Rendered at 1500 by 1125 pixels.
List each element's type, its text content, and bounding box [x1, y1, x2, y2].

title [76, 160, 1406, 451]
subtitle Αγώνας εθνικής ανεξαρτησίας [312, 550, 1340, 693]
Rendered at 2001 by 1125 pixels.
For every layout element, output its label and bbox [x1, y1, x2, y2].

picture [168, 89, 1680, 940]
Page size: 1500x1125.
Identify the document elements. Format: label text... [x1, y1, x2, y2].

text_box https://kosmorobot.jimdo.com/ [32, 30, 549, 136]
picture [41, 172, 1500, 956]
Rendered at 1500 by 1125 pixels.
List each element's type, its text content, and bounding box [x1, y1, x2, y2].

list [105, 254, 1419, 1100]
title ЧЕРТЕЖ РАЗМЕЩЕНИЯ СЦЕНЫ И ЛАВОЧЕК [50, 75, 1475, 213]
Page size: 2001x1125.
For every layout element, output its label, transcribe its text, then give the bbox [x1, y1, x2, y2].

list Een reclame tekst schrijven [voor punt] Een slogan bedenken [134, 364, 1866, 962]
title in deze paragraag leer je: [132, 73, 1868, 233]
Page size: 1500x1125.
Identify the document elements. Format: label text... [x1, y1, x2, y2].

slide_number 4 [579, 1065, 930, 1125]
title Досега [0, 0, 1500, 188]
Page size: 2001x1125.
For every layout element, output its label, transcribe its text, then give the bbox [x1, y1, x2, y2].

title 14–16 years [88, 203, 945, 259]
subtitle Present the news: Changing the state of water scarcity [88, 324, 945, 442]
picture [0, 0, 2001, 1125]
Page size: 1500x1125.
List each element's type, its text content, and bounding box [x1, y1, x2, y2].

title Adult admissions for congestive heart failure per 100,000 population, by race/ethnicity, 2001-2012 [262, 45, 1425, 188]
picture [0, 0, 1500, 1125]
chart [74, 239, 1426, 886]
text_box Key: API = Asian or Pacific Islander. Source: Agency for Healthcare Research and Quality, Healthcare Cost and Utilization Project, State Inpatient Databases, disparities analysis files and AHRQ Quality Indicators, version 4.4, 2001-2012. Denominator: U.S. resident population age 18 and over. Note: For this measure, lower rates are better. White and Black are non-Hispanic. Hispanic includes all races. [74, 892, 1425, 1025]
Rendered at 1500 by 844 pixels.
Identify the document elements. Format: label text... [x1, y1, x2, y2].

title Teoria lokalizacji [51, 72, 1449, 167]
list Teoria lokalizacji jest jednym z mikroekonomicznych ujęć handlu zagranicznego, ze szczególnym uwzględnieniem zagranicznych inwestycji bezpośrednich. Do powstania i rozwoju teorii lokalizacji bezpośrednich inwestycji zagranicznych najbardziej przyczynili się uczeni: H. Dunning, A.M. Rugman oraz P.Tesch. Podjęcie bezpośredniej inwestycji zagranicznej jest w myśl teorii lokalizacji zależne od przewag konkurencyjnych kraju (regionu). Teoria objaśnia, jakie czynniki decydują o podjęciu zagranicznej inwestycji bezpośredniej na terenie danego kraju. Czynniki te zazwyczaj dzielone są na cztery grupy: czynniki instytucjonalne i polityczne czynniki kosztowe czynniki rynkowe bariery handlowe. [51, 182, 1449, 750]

> [WHAT YOU SHOULD DO]:
What is needed is a faithful transcription of every entry.

> [TASK ANSWER]:
Rendered at 1500 by 1125 pixels.
List each element's type, its text content, and bounding box [x1, y1, x2, y2].

title [76, 160, 1406, 451]
subtitle Αγώνας εθνικής ανεξαρτησίας [312, 550, 1340, 693]
Rendered at 2001 by 1125 pixels.
For every layout element, output its label and bbox [x1, y1, x2, y2].

picture [168, 89, 1680, 940]
Page size: 1500x1125.
Identify the document elements. Format: label text... [x1, y1, x2, y2].

text_box https://kosmorobot.jimdo.com/ [32, 30, 549, 136]
picture [41, 172, 1500, 956]
Rendered at 1500 by 1125 pixels.
List each element's type, its text content, and bounding box [x1, y1, x2, y2].

list [105, 254, 1419, 1100]
title ЧЕРТЕЖ РАЗМЕЩЕНИЯ СЦЕНЫ И ЛАВОЧЕК [50, 75, 1475, 213]
Page size: 2001x1125.
For every layout element, output its label, transcribe its text, then give the bbox [x1, y1, x2, y2].

list Een reclame tekst schrijven [voor punt] Een slogan bedenken [134, 364, 1866, 962]
title in deze paragraag leer je: [132, 73, 1868, 233]
Page size: 1500x1125.
Identify the document elements. Format: label text... [x1, y1, x2, y2].

slide_number 4 [579, 1065, 930, 1125]
title Досега [0, 0, 1500, 188]
Page size: 2001x1125.
For every layout element, output its label, transcribe its text, then give the bbox [x1, y1, x2, y2].

title 14–16 years [88, 203, 945, 259]
subtitle Present the news: Changing the state of water scarcity [88, 324, 945, 442]
picture [0, 0, 2001, 1125]
Page size: 1500x1125.
List each element's type, its text content, and bounding box [x1, y1, x2, y2].

title Adult admissions for congestive heart failure per 100,000 population, by race/ethnicity, 2001-2012 [262, 45, 1425, 188]
picture [0, 0, 1500, 1125]
chart [74, 239, 1426, 886]
text_box Key: API = Asian or Pacific Islander. Source: Agency for Healthcare Research and Quality, Healthcare Cost and Utilization Project, State Inpatient Databases, disparities analysis files and AHRQ Quality Indicators, version 4.4, 2001-2012. Denominator: U.S. resident population age 18 and over. Note: For this measure, lower rates are better. White and Black are non-Hispanic. Hispanic includes all races. [74, 892, 1425, 1025]
Rendered at 1500 by 844 pixels.
Identify the document elements. Format: label text... [x1, y1, x2, y2].

title Teoria lokalizacji [51, 72, 1449, 167]
list Teoria lokalizacji jest jednym z mikroekonomicznych ujęć handlu zagranicznego, ze szczególnym uwzględnieniem zagranicznych inwestycji bezpośrednich. Do powstania i rozwoju teorii lokalizacji bezpośrednich inwestycji zagranicznych najbardziej przyczynili się uczeni: H. Dunning, A.M. Rugman oraz P.Tesch. Podjęcie bezpośredniej inwestycji zagranicznej jest w myśl teorii lokalizacji zależne od przewag konkurencyjnych kraju (regionu). Teoria objaśnia, jakie czynniki decydują o podjęciu zagranicznej inwestycji bezpośredniej na terenie danego kraju. Czynniki te zazwyczaj dzielone są na cztery grupy: czynniki instytucjonalne i polityczne czynniki kosztowe czynniki rynkowe bariery handlowe. [51, 182, 1449, 750]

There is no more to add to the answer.